Memory Palace

MIT AI Safety Fundamental Notes

My notes and takeaways from the MAIA Fellowship, covering recent papers on AI alignment, security, and evaluations.

A week by week map of the readings, questions, and concepts that shaped the fellowship.

MAIA Fellowship notes cover

These are my notes and takeaways from the MAIA Fellowship, covering recent papers on AI alignment, security, and evaluations. I am keeping this page as a central map for the sequence, so each week can stay readable on its own while still fitting into the larger question I keep circling: what would it mean to make advanced AI systems safer before the stakes become too high to improvise?

I am excluding sessions 0 and 8 here because I want this page to focus on the core arc of the fellowship.
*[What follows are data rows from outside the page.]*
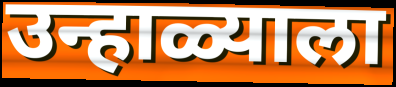
उन्हाळ्यालाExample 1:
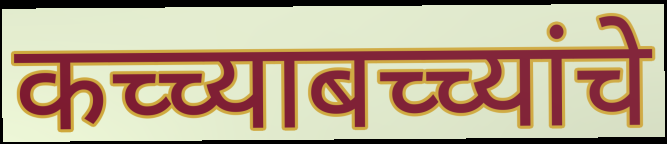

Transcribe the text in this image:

कच्च्याबच्च्यांचे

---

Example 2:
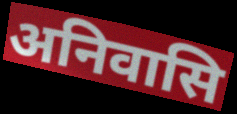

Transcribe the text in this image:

अनिवासि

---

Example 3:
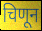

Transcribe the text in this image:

चिणून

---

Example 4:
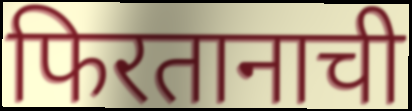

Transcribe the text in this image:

फिरतानाची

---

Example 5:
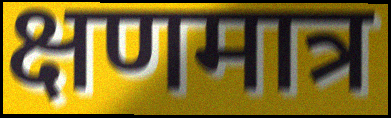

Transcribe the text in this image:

क्षणमात्र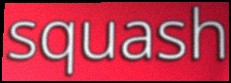
squashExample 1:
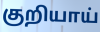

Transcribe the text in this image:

குறியாய்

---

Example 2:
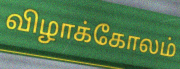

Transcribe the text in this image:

விழாக்கோலம்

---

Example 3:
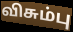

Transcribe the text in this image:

விசும்பு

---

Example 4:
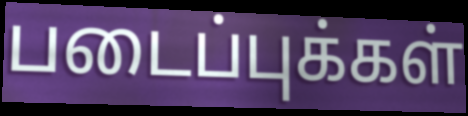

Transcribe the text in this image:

படைப்புக்கள்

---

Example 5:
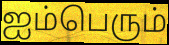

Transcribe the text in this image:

ஐம்பெரும்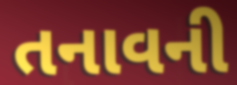
તનાવની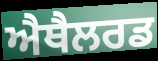
ਐਥੈਲਰਡ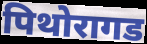
पिथोरागड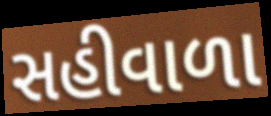
સહીવાળા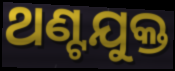
ଥଣ୍ଟଯୁକ୍ତ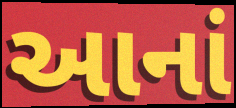
આનાં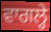
ਵਾਗਲ੍ਹੇ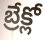
బ్రేక్లో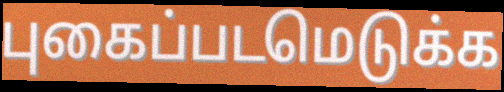
புகைப்படமெடுக்கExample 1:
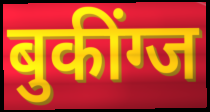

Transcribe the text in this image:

बुकींग्ज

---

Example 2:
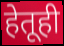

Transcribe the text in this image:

हेतूही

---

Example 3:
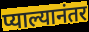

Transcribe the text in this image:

प्याल्यानंतर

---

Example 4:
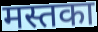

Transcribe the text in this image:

मस्तका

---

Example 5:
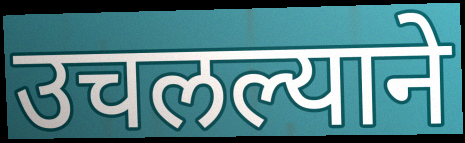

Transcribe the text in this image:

उचलल्याने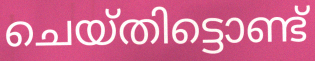
ചെയ്തിട്ടൊണ്ട്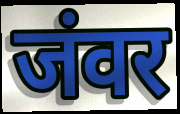
जंवर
Sessions 1 through 7 move from forecasting and alignment foundations toward threat models, oversight, interpretability, evaluations, governance, and liability.

Transformative AI and Current Trajectory

Scaling drivers, capability trends, and time-horizon forecasts for thinking about whether AGI-like systems may arrive sooner than institutions expect.

Outer Alignment

Reward misspecification, specification gaming, RLHF, and the gap between intended objectives and operationalized training signals.

Inner Alignment

Deception, reward tampering, mesa-optimization, goal misgeneralization, and why learned objectives may diverge from training objectives.

Threat Models

Instrumental convergence, power-seeking, bioterrorism, cyberwarfare, and gradual disempowerment as different ways AI systems could create risk.
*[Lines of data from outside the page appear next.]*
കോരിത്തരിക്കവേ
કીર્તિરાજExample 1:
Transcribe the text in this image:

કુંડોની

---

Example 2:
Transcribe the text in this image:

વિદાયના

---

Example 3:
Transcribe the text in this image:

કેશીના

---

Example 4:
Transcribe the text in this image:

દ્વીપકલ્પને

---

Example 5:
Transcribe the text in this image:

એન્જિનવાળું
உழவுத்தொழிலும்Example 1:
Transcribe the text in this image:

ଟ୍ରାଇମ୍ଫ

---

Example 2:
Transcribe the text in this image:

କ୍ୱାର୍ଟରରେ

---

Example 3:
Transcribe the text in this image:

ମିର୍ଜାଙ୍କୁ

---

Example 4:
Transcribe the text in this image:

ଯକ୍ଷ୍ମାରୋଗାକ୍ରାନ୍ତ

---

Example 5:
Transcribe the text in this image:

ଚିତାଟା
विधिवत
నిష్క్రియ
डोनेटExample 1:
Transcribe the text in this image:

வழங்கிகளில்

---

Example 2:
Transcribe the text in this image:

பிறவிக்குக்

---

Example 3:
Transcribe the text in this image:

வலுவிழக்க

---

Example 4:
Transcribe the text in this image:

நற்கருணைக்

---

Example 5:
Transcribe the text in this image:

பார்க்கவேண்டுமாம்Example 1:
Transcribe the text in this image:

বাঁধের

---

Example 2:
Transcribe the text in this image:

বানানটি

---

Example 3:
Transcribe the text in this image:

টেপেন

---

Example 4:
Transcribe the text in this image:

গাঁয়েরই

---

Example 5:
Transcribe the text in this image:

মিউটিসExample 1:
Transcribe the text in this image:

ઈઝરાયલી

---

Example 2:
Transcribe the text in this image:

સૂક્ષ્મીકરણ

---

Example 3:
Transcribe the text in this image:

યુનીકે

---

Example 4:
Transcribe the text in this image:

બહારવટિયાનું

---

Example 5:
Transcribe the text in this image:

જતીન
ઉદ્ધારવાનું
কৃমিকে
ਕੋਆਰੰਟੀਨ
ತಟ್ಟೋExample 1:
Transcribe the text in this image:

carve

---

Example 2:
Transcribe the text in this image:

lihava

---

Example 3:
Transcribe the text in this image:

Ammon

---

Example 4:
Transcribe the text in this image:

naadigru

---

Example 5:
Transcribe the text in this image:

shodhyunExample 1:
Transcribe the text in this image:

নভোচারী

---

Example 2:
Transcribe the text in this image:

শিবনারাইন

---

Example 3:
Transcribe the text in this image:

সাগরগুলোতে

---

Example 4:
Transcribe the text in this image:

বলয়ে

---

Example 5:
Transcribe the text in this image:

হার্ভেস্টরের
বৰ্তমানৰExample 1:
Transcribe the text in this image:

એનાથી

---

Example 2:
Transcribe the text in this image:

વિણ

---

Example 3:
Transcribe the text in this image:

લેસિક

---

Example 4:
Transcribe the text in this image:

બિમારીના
Control and Scalable Oversight

AI control, resampling, monitoring, weak-to-strong generalization, debate, and oversight strategies for systems humans cannot fully inspect unaided.

Interpretability and Evals

Attribution graphs, linear probes, capability evaluations, propensity evaluations, and alignment auditing as tools for making model behavior legible.

AI Governance and Liability

Tort law, compute governance, export controls, China, institutional accountability, and the regulatory toolbox for governing frontier AI.

Across the sequence, I am especially interested in how technical alignment questions and governance questions keep folding into each other. A model can fail because its objective is poorly specified, because its internal goal is not what we thought, because oversight is too weak, or because the surrounding institutions cannot respond quickly enough. The fellowship makes those failure modes feel less like separate topics and more like one connected system.

The notes are still evolving, but this page gives me a stable index for the main arc: trajectory, alignment, threat models, oversight, evaluations, and governance.